A worked mapping example¶

Consider a research assistant that answers questions from private documents and can call approved tools.

Concern	Likely AILIS layers
The hosted model and serving endpoint	L6-L7
Prompt template and conversation instructions	L8
Private document index, embeddings, reranker, citations	L9
Approved calendar, file, and search tools	L10
Catalog of which tools and document indices exist	L11
Decision about local model vs. hosted model vs. specialist tool	L12
Streaming answer with cancellable tool progress	L13
User identity, memory policy, and session continuity	L14
Redaction, output schema checks, audit trail, approval gates	L15
The final assistant workflow and user experience	L16

The point is not that this mapping is final. The point is that the map lets a team discuss where a concern belongs. If memory access fails, the team can ask whether the problem is retrieval, session ownership, identity, consent, governance, or product UX instead of treating "memory" as one undifferentiated feature.

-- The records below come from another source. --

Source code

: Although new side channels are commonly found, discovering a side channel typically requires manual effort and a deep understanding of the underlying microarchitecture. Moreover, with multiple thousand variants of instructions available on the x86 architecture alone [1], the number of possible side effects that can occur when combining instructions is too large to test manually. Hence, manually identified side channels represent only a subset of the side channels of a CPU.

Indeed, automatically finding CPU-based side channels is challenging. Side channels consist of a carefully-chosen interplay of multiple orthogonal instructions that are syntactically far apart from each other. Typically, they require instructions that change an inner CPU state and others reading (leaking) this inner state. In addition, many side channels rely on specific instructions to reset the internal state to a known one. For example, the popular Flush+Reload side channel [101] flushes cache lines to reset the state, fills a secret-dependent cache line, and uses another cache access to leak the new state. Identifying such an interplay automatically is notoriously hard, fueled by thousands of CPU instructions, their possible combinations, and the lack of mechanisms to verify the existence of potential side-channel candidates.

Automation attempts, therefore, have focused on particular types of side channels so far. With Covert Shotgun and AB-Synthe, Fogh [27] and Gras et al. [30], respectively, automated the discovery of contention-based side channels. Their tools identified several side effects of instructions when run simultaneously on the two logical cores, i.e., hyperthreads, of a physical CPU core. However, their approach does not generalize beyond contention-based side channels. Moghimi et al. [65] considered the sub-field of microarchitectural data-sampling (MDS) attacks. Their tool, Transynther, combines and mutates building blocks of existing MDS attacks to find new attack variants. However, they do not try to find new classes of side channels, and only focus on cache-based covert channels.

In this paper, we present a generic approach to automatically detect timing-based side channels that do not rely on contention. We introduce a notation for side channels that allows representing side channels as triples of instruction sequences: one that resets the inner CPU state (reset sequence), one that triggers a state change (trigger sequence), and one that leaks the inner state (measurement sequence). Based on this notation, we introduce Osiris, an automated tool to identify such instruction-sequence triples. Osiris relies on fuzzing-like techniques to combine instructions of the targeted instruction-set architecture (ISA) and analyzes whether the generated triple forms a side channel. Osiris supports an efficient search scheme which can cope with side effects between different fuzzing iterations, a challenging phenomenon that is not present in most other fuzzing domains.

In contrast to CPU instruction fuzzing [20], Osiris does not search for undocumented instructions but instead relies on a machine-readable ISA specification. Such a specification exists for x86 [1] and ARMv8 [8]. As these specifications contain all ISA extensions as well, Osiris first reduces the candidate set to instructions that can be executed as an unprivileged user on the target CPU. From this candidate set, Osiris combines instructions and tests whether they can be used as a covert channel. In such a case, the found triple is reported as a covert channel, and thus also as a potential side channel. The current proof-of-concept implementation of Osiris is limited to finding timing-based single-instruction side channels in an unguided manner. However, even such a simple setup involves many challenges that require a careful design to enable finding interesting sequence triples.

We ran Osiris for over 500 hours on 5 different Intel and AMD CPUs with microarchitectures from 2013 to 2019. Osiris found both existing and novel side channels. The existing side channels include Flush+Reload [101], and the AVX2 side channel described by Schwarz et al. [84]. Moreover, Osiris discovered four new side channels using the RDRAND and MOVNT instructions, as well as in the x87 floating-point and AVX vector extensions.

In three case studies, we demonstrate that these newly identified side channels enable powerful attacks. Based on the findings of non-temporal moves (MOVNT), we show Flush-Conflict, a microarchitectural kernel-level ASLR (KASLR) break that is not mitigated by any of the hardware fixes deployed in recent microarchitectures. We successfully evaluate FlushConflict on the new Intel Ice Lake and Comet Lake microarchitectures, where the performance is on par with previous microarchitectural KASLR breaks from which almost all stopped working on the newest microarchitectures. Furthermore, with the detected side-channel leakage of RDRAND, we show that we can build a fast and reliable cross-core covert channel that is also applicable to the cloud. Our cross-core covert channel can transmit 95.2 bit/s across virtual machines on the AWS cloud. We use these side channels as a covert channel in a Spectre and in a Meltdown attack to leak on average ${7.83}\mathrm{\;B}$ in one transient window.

What good might look like¶

AILIS is not prescribing one architecture. It is collecting questions that good architectures might answer.

L11 - Addressing & Registry¶

Could models, tools, prompts, datasets, indices, and ensembles publish signed manifests with capability claims, evidence links, version constraints, privacy classes, and deprecation state?

L12 - Routing, Planning & Policy¶

Could routing decisions consider cost, latency, privacy, capability evidence, region, failure modes, and evaluator feedback instead of only provider name and model ID?

L13 - Transport & Flow Semantics¶

Could AI calls become resumable, cancellable, multiplexed, and stream-aware across providers, hosts, local tools, and human approval pauses?

L14 - Session, Identity & Memory¶

Could users and organizations carry session state, memory references, permissions, and privacy budgets across tools without handing every application a private copy of everything?

L15 - Governance, Safety & Schema¶

Could redaction, schema validation, output repair, policy checks, audit logs, and approvals become reusable parts of the stack rather than application-by-application patches?

How AILIS might be used¶

AILIS can be used lightly. A team does not need to adopt the whole model to get value from it.

Map a system. Identify the primary and secondary layers a project touches.
Name the handoffs. Ask where data, control, identity, policy, and responsibility cross boundaries.
Spot duplication. Notice when two tools solve the same layer while another layer is missing.
Find risk. Look for places where memory, tool access, schema validation, or routing policy is implicit.
Invite critique. Use unclear cases to improve the model rather than forcing the project to fit.

FAQ¶

Is AILIS trying to become a standard?¶

Not currently. It is a proposed map for discussion. Some layers might eventually inspire specifications, tests, or reference implementations, but the first goal is shared language.

Why so many layers?¶

Because many real interoperability problems disappear when the stack is compressed too far. AILIS may still have too many, too few, or poorly named layers. The point of the proposal is to make those disagreements easier to discuss.

Does this handle multimodal AI?¶

It tries to. Modalities show up most visibly in L5 encoders, L6 architectures, L8 context construction, L9 retrieval, and L16 product behavior. The Atlas is a good place to test whether that treatment is strong enough.

Is a project allowed to span layers?¶

Yes. Most real projects do. AILIS is more useful when it names primary and secondary layers than when it tries to force everything into exactly one box.

What is next?¶

Keep expanding the Layer Atlas with examples, critiques, and competing placements.
Draft deeper proposals for L11-L15, especially addressing, routing, transport, session, and governance.
Explore a portable session envelope, capability manifests, and evidence-backed fingerprints.
Invite vendors, researchers, builders, and skeptical users to test the model against real systems.

Feedback welcome. The most useful critique is often a project that does not fit cleanly.